Metric time is a secondary enclosure. Seconds, hours and calendars apply calculable units to the succession produced by inner sense, then return that representation as if it described time in itself. The recording opposes this geometry of stable distance to a topological Outside in which remote points can fold together and adjacent points can separate (Secondary Sources/Audio/The Continental Philosophy of the CCRU/1.5 Human Security System.mp3, 06:38–10:40) speaker unattributed.
Belief and escape
The OGU completes the diagram by making belief recursive. The synthesizing subject believes its representation to be the real Outside, and that belief reinforces the only synthesis available to it.
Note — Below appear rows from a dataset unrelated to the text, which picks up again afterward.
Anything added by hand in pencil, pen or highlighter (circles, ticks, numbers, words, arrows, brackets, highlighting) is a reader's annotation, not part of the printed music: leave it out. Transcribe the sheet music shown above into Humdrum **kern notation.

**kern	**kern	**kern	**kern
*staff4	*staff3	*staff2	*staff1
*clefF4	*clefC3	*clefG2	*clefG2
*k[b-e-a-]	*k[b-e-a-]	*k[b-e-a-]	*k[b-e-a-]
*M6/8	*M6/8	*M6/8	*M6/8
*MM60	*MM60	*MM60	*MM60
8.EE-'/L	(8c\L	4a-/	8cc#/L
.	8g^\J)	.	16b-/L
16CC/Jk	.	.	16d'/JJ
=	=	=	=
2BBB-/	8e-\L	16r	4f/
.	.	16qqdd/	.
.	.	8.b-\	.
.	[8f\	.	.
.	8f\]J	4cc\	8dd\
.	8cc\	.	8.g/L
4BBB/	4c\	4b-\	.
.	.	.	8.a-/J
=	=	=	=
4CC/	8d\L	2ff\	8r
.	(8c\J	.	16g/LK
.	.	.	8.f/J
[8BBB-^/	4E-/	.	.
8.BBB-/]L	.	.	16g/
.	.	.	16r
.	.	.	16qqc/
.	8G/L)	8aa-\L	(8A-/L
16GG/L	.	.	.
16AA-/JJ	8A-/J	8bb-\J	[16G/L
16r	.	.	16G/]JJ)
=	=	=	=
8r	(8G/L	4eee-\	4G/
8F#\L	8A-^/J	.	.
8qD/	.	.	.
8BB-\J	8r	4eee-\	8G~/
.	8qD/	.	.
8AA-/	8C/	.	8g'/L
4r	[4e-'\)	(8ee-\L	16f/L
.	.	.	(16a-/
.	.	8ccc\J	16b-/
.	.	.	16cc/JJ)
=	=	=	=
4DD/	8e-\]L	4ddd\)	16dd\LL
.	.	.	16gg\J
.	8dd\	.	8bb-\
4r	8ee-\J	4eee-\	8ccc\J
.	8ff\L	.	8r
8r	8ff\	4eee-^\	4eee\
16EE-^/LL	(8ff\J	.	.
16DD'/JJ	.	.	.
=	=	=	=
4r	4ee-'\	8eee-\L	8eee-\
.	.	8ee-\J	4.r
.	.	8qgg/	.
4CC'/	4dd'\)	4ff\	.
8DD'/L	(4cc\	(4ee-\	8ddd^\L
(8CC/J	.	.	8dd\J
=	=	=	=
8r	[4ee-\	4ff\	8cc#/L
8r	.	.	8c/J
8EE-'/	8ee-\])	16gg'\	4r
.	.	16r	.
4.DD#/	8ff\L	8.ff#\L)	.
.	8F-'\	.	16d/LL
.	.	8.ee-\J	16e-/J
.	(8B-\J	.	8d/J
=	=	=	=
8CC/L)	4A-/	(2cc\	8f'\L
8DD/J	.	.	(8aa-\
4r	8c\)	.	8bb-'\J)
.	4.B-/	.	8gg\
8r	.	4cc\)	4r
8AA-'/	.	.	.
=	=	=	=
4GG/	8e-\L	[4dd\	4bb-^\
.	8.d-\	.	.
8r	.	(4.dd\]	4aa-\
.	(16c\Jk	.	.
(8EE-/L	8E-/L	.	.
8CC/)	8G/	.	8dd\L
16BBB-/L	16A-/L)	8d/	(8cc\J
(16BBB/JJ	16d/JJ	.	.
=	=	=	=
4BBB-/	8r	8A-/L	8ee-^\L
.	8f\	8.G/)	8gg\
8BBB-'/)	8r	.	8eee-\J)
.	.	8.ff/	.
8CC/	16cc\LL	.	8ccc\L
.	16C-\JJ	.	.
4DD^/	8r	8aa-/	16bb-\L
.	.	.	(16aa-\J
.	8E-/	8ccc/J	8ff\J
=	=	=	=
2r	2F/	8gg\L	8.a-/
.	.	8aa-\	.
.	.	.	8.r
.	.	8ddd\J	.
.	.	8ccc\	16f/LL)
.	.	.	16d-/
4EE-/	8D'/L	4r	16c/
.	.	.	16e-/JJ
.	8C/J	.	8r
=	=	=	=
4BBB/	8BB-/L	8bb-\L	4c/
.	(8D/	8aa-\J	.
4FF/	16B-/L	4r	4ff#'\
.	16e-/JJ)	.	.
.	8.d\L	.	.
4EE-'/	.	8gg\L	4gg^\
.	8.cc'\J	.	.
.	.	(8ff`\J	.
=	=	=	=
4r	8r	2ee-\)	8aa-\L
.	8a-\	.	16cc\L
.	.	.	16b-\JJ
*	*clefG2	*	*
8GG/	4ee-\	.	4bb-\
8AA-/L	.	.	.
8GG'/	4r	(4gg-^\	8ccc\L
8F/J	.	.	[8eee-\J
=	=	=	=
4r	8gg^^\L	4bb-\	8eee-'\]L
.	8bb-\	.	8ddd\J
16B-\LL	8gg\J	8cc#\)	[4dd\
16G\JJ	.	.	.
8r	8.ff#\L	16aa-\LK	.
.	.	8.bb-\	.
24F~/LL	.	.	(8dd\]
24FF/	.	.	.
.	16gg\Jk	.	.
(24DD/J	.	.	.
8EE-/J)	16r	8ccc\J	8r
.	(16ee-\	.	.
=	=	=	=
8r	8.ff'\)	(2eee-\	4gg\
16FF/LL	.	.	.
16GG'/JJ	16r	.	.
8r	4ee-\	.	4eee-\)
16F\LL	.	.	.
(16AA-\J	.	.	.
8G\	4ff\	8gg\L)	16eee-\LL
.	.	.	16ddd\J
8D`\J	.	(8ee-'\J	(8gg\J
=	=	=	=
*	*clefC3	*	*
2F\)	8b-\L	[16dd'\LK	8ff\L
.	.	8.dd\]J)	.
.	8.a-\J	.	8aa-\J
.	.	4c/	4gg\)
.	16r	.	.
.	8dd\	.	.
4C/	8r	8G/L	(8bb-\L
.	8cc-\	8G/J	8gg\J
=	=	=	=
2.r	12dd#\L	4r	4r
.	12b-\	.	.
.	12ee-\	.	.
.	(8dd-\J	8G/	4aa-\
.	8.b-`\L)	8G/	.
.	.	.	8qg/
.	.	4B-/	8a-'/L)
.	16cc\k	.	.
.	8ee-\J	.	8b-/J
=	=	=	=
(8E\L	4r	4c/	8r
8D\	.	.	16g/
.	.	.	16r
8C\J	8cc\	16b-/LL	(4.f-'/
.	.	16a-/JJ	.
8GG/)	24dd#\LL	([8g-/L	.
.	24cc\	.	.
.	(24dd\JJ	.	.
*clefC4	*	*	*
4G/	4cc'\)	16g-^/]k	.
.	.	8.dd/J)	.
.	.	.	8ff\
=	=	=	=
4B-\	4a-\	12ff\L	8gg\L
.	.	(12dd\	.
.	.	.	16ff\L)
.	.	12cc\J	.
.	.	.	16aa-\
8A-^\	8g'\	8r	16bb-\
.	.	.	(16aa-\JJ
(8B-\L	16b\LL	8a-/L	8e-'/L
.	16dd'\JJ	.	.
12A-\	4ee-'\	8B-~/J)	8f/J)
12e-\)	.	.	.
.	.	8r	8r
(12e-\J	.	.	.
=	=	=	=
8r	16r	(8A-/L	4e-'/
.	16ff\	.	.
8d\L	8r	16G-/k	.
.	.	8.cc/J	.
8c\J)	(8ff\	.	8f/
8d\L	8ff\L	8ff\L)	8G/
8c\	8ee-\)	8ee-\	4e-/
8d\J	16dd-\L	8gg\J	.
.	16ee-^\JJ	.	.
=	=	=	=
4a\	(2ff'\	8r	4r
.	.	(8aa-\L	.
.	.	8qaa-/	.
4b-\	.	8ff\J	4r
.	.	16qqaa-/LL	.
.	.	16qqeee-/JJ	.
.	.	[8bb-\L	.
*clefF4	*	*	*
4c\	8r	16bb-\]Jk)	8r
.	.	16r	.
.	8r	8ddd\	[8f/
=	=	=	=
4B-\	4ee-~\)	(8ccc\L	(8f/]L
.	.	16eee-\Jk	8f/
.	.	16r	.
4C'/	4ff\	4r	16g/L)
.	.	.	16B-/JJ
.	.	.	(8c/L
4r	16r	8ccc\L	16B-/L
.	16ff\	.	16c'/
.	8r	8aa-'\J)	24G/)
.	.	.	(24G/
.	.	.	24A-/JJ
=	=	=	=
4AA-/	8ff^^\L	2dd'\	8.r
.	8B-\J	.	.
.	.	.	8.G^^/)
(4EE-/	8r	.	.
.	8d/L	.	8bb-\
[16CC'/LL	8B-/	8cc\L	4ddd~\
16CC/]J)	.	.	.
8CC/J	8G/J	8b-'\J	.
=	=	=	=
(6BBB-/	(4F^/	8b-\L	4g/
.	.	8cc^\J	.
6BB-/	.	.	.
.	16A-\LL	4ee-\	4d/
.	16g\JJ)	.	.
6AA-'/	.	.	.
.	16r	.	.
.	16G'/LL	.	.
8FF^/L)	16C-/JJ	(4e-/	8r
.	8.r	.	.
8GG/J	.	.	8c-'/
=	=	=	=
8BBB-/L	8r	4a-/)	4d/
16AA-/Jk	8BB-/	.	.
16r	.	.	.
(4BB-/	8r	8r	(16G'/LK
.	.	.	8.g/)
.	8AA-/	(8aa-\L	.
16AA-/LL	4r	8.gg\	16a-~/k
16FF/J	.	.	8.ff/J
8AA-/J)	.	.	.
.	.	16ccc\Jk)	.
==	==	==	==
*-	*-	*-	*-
Escape is therefore not disbelief in one proposition while retaining the same subject, but abandonment of the inside's claim to be the form of every possible reality (Secondary Sources/Audio/The Continental Philosophy of the CCRU/1.5 Human Security System.mp3, 10:41–11:56) speaker unattributed.
The recording is a later philosophical reconstruction, not a primary CCRU definition. Its equation of the Human Security System with inner sense, linearity and metric control should therefore be attributed to the course rather than silently projected onto every CCRU use of the phrase. Within that reconstruction the concept supplies the negative pole for transcendental exit: before practices such as cut-up, decoded number or hyperstition can count as escape technologies, there must be a system from which they exit (Secondary Sources/Audio/The Continental Philosophy of the CCRU/1.5 Human Security System.mp3, 00:00–11:56) speaker unattributed.